START GIVEN RECORDS

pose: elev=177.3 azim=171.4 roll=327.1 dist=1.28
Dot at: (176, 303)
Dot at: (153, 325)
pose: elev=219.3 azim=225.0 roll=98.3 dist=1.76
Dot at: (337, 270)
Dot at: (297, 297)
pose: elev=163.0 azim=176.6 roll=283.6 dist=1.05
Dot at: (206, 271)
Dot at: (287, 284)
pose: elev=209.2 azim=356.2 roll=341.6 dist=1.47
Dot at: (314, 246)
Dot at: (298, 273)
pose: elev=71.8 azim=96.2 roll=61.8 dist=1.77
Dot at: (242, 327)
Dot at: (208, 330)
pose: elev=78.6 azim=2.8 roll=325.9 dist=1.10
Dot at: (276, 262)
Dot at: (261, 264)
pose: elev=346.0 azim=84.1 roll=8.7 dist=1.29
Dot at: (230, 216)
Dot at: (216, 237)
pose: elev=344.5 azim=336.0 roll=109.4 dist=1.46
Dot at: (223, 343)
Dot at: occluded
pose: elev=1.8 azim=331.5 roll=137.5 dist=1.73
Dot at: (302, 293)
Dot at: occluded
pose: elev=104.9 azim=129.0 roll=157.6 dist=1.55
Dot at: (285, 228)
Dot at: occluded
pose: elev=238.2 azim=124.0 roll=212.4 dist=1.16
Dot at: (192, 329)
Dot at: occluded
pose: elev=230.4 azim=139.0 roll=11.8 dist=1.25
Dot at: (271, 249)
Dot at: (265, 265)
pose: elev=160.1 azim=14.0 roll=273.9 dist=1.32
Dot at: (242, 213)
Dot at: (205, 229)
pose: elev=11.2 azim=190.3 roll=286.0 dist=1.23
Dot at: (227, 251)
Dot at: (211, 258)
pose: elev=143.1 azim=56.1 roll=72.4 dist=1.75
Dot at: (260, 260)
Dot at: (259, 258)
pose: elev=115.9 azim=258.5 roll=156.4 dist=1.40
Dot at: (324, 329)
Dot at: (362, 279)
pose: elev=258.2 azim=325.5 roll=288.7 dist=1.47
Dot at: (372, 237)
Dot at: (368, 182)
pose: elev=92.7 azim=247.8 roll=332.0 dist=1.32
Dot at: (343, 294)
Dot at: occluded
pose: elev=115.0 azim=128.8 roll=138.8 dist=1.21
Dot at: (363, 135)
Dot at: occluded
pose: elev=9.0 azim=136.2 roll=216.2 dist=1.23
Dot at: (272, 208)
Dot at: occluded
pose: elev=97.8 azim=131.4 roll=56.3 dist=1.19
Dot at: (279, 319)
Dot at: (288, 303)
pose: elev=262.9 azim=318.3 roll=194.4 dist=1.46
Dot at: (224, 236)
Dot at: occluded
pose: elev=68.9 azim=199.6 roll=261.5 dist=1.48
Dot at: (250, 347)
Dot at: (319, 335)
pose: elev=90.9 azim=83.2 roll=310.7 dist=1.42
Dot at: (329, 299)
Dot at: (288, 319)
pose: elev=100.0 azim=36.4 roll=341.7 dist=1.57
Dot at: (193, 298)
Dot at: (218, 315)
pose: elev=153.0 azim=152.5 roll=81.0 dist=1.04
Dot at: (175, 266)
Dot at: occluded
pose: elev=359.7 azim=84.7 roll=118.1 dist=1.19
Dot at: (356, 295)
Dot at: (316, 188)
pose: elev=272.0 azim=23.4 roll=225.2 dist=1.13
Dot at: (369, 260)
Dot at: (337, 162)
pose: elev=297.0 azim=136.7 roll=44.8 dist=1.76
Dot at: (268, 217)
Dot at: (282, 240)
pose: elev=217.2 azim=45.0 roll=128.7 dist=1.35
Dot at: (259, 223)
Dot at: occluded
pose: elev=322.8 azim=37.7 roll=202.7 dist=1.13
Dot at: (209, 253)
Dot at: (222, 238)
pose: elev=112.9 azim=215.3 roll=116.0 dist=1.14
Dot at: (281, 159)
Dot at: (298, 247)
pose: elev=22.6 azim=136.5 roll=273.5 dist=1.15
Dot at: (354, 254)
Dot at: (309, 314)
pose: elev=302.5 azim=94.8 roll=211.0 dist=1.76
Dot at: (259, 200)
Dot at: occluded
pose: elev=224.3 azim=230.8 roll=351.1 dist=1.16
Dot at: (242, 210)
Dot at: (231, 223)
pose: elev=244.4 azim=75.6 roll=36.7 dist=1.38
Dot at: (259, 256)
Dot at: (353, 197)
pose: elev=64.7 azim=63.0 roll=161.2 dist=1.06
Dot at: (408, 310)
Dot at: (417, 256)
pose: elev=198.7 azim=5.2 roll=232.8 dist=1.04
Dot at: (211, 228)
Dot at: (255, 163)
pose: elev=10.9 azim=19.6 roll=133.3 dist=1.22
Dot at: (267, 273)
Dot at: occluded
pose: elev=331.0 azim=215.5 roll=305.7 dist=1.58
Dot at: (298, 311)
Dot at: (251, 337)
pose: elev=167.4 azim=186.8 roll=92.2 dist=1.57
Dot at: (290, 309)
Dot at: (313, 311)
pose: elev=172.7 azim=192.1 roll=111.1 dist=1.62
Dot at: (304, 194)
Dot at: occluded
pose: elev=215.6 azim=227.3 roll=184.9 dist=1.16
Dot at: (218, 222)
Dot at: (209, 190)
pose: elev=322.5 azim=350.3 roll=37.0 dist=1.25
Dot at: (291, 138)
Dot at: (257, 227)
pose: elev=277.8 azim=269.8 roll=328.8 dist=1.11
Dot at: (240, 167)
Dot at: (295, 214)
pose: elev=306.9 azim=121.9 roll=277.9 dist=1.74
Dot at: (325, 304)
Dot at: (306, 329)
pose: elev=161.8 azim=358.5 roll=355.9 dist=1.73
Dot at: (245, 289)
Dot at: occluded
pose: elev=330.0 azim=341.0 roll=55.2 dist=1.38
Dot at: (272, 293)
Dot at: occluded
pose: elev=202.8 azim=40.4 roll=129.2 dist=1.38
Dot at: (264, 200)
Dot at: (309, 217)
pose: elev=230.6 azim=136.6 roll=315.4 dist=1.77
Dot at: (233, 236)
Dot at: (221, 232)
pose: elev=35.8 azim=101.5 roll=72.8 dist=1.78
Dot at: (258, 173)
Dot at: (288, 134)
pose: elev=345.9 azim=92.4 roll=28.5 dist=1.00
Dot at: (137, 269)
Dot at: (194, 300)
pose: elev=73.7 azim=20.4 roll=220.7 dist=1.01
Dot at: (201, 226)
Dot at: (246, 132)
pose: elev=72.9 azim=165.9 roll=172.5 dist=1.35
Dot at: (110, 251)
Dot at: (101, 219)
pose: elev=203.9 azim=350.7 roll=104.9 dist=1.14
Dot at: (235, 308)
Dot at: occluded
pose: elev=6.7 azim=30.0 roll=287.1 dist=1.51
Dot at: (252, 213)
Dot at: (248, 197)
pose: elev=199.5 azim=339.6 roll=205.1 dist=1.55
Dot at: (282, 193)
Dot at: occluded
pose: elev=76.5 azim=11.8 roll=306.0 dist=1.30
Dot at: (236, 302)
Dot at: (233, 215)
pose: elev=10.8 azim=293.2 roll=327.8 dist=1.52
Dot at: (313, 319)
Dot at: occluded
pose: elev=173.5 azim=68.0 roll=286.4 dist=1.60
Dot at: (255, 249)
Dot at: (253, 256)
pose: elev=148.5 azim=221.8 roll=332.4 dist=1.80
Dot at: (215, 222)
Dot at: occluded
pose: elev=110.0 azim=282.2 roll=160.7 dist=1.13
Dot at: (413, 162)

END GIVEN RECORDS

**WHAT IS REQUIRED:** Copy every one of the lines above, changing nothing.

**REPLY TO THE TASK:**
pose: elev=177.3 azim=171.4 roll=327.1 dist=1.28
Dot at: (176, 303)
Dot at: (153, 325)
pose: elev=219.3 azim=225.0 roll=98.3 dist=1.76
Dot at: (337, 270)
Dot at: (297, 297)
pose: elev=163.0 azim=176.6 roll=283.6 dist=1.05
Dot at: (206, 271)
Dot at: (287, 284)
pose: elev=209.2 azim=356.2 roll=341.6 dist=1.47
Dot at: (314, 246)
Dot at: (298, 273)
pose: elev=71.8 azim=96.2 roll=61.8 dist=1.77
Dot at: (242, 327)
Dot at: (208, 330)
pose: elev=78.6 azim=2.8 roll=325.9 dist=1.10
Dot at: (276, 262)
Dot at: (261, 264)
pose: elev=346.0 azim=84.1 roll=8.7 dist=1.29
Dot at: (230, 216)
Dot at: (216, 237)
pose: elev=344.5 azim=336.0 roll=109.4 dist=1.46
Dot at: (223, 343)
Dot at: occluded
pose: elev=1.8 azim=331.5 roll=137.5 dist=1.73
Dot at: (302, 293)
Dot at: occluded
pose: elev=104.9 azim=129.0 roll=157.6 dist=1.55
Dot at: (285, 228)
Dot at: occluded
pose: elev=238.2 azim=124.0 roll=212.4 dist=1.16
Dot at: (192, 329)
Dot at: occluded
pose: elev=230.4 azim=139.0 roll=11.8 dist=1.25
Dot at: (271, 249)
Dot at: (265, 265)
pose: elev=160.1 azim=14.0 roll=273.9 dist=1.32
Dot at: (242, 213)
Dot at: (205, 229)
pose: elev=11.2 azim=190.3 roll=286.0 dist=1.23
Dot at: (227, 251)
Dot at: (211, 258)
pose: elev=143.1 azim=56.1 roll=72.4 dist=1.75
Dot at: (260, 260)
Dot at: (259, 258)
pose: elev=115.9 azim=258.5 roll=156.4 dist=1.40
Dot at: (324, 329)
Dot at: (362, 279)
pose: elev=258.2 azim=325.5 roll=288.7 dist=1.47
Dot at: (372, 237)
Dot at: (368, 182)
pose: elev=92.7 azim=247.8 roll=332.0 dist=1.32
Dot at: (343, 294)
Dot at: occluded
pose: elev=115.0 azim=128.8 roll=138.8 dist=1.21
Dot at: (363, 135)
Dot at: occluded
pose: elev=9.0 azim=136.2 roll=216.2 dist=1.23
Dot at: (272, 208)
Dot at: occluded
pose: elev=97.8 azim=131.4 roll=56.3 dist=1.19
Dot at: (279, 319)
Dot at: (288, 303)
pose: elev=262.9 azim=318.3 roll=194.4 dist=1.46
Dot at: (224, 236)
Dot at: occluded
pose: elev=68.9 azim=199.6 roll=261.5 dist=1.48
Dot at: (250, 347)
Dot at: (319, 335)
pose: elev=90.9 azim=83.2 roll=310.7 dist=1.42
Dot at: (329, 299)
Dot at: (288, 319)
pose: elev=100.0 azim=36.4 roll=341.7 dist=1.57
Dot at: (193, 298)
Dot at: (218, 315)
pose: elev=153.0 azim=152.5 roll=81.0 dist=1.04
Dot at: (175, 266)
Dot at: occluded
pose: elev=359.7 azim=84.7 roll=118.1 dist=1.19
Dot at: (356, 295)
Dot at: (316, 188)
pose: elev=272.0 azim=23.4 roll=225.2 dist=1.13
Dot at: (369, 260)
Dot at: (337, 162)
pose: elev=297.0 azim=136.7 roll=44.8 dist=1.76
Dot at: (268, 217)
Dot at: (282, 240)
pose: elev=217.2 azim=45.0 roll=128.7 dist=1.35
Dot at: (259, 223)
Dot at: occluded
pose: elev=322.8 azim=37.7 roll=202.7 dist=1.13
Dot at: (209, 253)
Dot at: (222, 238)
pose: elev=112.9 azim=215.3 roll=116.0 dist=1.14
Dot at: (281, 159)
Dot at: (298, 247)
pose: elev=22.6 azim=136.5 roll=273.5 dist=1.15
Dot at: (354, 254)
Dot at: (309, 314)
pose: elev=302.5 azim=94.8 roll=211.0 dist=1.76
Dot at: (259, 200)
Dot at: occluded
pose: elev=224.3 azim=230.8 roll=351.1 dist=1.16
Dot at: (242, 210)
Dot at: (231, 223)
pose: elev=244.4 azim=75.6 roll=36.7 dist=1.38
Dot at: (259, 256)
Dot at: (353, 197)
pose: elev=64.7 azim=63.0 roll=161.2 dist=1.06
Dot at: (408, 310)
Dot at: (417, 256)
pose: elev=198.7 azim=5.2 roll=232.8 dist=1.04
Dot at: (211, 228)
Dot at: (255, 163)
pose: elev=10.9 azim=19.6 roll=133.3 dist=1.22
Dot at: (267, 273)
Dot at: occluded
pose: elev=331.0 azim=215.5 roll=305.7 dist=1.58
Dot at: (298, 311)
Dot at: (251, 337)
pose: elev=167.4 azim=186.8 roll=92.2 dist=1.57
Dot at: (290, 309)
Dot at: (313, 311)
pose: elev=172.7 azim=192.1 roll=111.1 dist=1.62
Dot at: (304, 194)
Dot at: occluded
pose: elev=215.6 azim=227.3 roll=184.9 dist=1.16
Dot at: (218, 222)
Dot at: (209, 190)
pose: elev=322.5 azim=350.3 roll=37.0 dist=1.25
Dot at: (291, 138)
Dot at: (257, 227)
pose: elev=277.8 azim=269.8 roll=328.8 dist=1.11
Dot at: (240, 167)
Dot at: (295, 214)
pose: elev=306.9 azim=121.9 roll=277.9 dist=1.74
Dot at: (325, 304)
Dot at: (306, 329)
pose: elev=161.8 azim=358.5 roll=355.9 dist=1.73
Dot at: (245, 289)
Dot at: occluded
pose: elev=330.0 azim=341.0 roll=55.2 dist=1.38
Dot at: (272, 293)
Dot at: occluded
pose: elev=202.8 azim=40.4 roll=129.2 dist=1.38
Dot at: (264, 200)
Dot at: (309, 217)
pose: elev=230.6 azim=136.6 roll=315.4 dist=1.77
Dot at: (233, 236)
Dot at: (221, 232)
pose: elev=35.8 azim=101.5 roll=72.8 dist=1.78
Dot at: (258, 173)
Dot at: (288, 134)
pose: elev=345.9 azim=92.4 roll=28.5 dist=1.00
Dot at: (137, 269)
Dot at: (194, 300)
pose: elev=73.7 azim=20.4 roll=220.7 dist=1.01
Dot at: (201, 226)
Dot at: (246, 132)
pose: elev=72.9 azim=165.9 roll=172.5 dist=1.35
Dot at: (110, 251)
Dot at: (101, 219)
pose: elev=203.9 azim=350.7 roll=104.9 dist=1.14
Dot at: (235, 308)
Dot at: occluded
pose: elev=6.7 azim=30.0 roll=287.1 dist=1.51
Dot at: (252, 213)
Dot at: (248, 197)
pose: elev=199.5 azim=339.6 roll=205.1 dist=1.55
Dot at: (282, 193)
Dot at: occluded
pose: elev=76.5 azim=11.8 roll=306.0 dist=1.30
Dot at: (236, 302)
Dot at: (233, 215)
pose: elev=10.8 azim=293.2 roll=327.8 dist=1.52
Dot at: (313, 319)
Dot at: occluded
pose: elev=173.5 azim=68.0 roll=286.4 dist=1.60
Dot at: (255, 249)
Dot at: (253, 256)
pose: elev=148.5 azim=221.8 roll=332.4 dist=1.80
Dot at: (215, 222)
Dot at: occluded
pose: elev=110.0 azim=282.2 roll=160.7 dist=1.13
Dot at: (413, 162)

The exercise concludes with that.